:: Quoted passage ::
Leading global asset managers are deploying artificial intelligence to analyse their own vast internal archives of research, communications, and historical decisions in a bid to discover unique investment signals. With AI commoditising access to public and alternative data, firms like BlackRock and Balyasny Asset Management are now focusing on proprietary information inaccessible to competitors.
The shift was highlighted at the Future Alpha conference in New York, where executives detailed how large language models (LLMs) are being used to structure and interrogate decades of unstructured internal data. This internal mining is seen as the next frontier for generating alpha, or market-beating returns, as traditional data advantages erode.
The Commoditisation of Public Data
Jacob Bowers, Vice President of Quantitative Research at BlackRock, stated on a conference panel that AI has made once-cutting-edge, publicly accessible data "commoditised." With the world's largest asset manager overseeing $14 trillion, BlackRock has already directed AI agents to scrutinise past communications between investment professionals and old opportunity reports. "Some of the best unstructured data you have is internal," Bowers said, noting AI's proficiency at organising such information.

(Saved entries)
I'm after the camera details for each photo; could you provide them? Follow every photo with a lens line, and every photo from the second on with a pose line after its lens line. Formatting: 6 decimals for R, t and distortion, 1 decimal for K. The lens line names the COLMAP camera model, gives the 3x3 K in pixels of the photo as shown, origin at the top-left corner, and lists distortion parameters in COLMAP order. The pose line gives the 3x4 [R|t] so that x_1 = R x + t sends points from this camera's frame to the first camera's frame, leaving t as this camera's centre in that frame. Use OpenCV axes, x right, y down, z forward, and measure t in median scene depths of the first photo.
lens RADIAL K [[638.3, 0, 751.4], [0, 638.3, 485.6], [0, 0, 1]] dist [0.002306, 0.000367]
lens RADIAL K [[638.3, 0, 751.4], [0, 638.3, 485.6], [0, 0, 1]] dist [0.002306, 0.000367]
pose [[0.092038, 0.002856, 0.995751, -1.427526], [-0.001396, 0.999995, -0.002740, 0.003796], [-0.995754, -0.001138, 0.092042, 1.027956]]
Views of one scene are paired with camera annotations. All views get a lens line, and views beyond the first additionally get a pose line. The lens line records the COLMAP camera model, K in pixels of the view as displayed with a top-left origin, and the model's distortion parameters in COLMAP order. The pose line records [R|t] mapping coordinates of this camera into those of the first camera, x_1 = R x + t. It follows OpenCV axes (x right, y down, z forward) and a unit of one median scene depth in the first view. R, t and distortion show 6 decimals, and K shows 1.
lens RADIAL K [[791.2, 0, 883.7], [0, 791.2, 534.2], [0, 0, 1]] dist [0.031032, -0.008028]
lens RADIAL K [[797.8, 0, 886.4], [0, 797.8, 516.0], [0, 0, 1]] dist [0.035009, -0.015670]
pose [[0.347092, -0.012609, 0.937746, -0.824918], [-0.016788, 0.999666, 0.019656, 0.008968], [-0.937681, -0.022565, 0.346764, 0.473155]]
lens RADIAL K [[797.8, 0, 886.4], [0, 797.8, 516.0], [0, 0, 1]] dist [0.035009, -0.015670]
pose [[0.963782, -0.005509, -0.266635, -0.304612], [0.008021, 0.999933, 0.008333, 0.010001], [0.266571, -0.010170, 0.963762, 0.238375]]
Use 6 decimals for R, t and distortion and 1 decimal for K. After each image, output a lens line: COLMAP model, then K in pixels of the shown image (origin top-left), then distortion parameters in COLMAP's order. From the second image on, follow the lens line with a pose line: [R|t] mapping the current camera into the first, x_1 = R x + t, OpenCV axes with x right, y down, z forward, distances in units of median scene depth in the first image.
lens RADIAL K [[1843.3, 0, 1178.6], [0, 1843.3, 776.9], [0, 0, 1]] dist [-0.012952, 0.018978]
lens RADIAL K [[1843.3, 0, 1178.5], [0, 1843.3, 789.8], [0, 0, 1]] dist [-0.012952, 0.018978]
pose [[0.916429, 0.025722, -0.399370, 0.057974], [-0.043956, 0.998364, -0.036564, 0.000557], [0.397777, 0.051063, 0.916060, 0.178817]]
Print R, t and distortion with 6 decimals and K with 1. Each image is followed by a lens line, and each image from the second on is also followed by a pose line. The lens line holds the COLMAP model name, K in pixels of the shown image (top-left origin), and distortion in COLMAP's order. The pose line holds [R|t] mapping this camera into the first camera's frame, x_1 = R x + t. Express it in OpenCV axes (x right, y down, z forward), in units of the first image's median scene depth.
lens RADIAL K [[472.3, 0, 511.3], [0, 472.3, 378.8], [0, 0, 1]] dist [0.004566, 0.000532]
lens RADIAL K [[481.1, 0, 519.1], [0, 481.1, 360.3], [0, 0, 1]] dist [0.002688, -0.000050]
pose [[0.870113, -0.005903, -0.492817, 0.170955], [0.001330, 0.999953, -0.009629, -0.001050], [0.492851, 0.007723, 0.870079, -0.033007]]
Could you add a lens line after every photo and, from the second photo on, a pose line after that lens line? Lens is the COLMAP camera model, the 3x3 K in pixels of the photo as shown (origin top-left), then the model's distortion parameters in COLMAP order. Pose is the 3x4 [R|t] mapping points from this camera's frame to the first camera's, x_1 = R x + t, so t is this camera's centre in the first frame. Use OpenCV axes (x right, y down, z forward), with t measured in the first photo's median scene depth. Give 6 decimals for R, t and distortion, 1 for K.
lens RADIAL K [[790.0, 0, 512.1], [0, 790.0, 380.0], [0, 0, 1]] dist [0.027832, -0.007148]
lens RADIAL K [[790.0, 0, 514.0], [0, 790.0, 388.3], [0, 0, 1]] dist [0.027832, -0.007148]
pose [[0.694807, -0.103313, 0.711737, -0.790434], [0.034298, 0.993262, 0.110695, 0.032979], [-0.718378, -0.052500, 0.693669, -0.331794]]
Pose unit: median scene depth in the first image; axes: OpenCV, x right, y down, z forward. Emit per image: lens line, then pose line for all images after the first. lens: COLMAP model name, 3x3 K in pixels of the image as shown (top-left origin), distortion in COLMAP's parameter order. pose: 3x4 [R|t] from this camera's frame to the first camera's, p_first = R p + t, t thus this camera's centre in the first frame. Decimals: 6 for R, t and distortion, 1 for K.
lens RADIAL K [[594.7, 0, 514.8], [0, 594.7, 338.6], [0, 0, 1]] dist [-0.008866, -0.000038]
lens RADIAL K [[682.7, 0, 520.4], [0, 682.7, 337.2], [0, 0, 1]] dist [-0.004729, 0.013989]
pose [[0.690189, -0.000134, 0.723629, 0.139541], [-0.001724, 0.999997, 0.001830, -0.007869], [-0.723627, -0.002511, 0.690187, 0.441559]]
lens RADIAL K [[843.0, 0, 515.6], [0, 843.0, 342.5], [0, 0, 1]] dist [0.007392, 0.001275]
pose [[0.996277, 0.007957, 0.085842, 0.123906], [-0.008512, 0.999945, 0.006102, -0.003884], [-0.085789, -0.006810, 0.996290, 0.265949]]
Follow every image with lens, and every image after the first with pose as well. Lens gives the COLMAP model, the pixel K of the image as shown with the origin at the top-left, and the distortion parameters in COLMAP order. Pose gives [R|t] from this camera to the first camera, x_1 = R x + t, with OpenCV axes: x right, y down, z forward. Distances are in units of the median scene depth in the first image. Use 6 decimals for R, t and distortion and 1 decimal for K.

:: What you will do ::
**A)** In the article on asset managers' use of AI, rewrite the paragraph beginning "The shift was highlighted" more briefly, keeping its main facts.
**B)** From the article on asset managers' use of AI, reproduce word for word the part that opens with the words containing "Leading global asset" and closes with "inaccessible to competitors.".

:: List of solutions ::
**A)** Executives at the Future Alpha conference in New York described using large language models to structure and query decades of unstructured internal data. As traditional data advantages erode, this internal mining is seen as the next frontier for generating alpha, or market-beating returns.

**B)**
Leading global asset managers are deploying artificial intelligence to analyse their own vast internal archives of research, communications, and historical decisions in a bid to discover unique investment signals. With AI commoditising access to public and alternative data, firms like BlackRock and Balyasny Asset Management are now focusing on proprietary information inaccessible to competitors.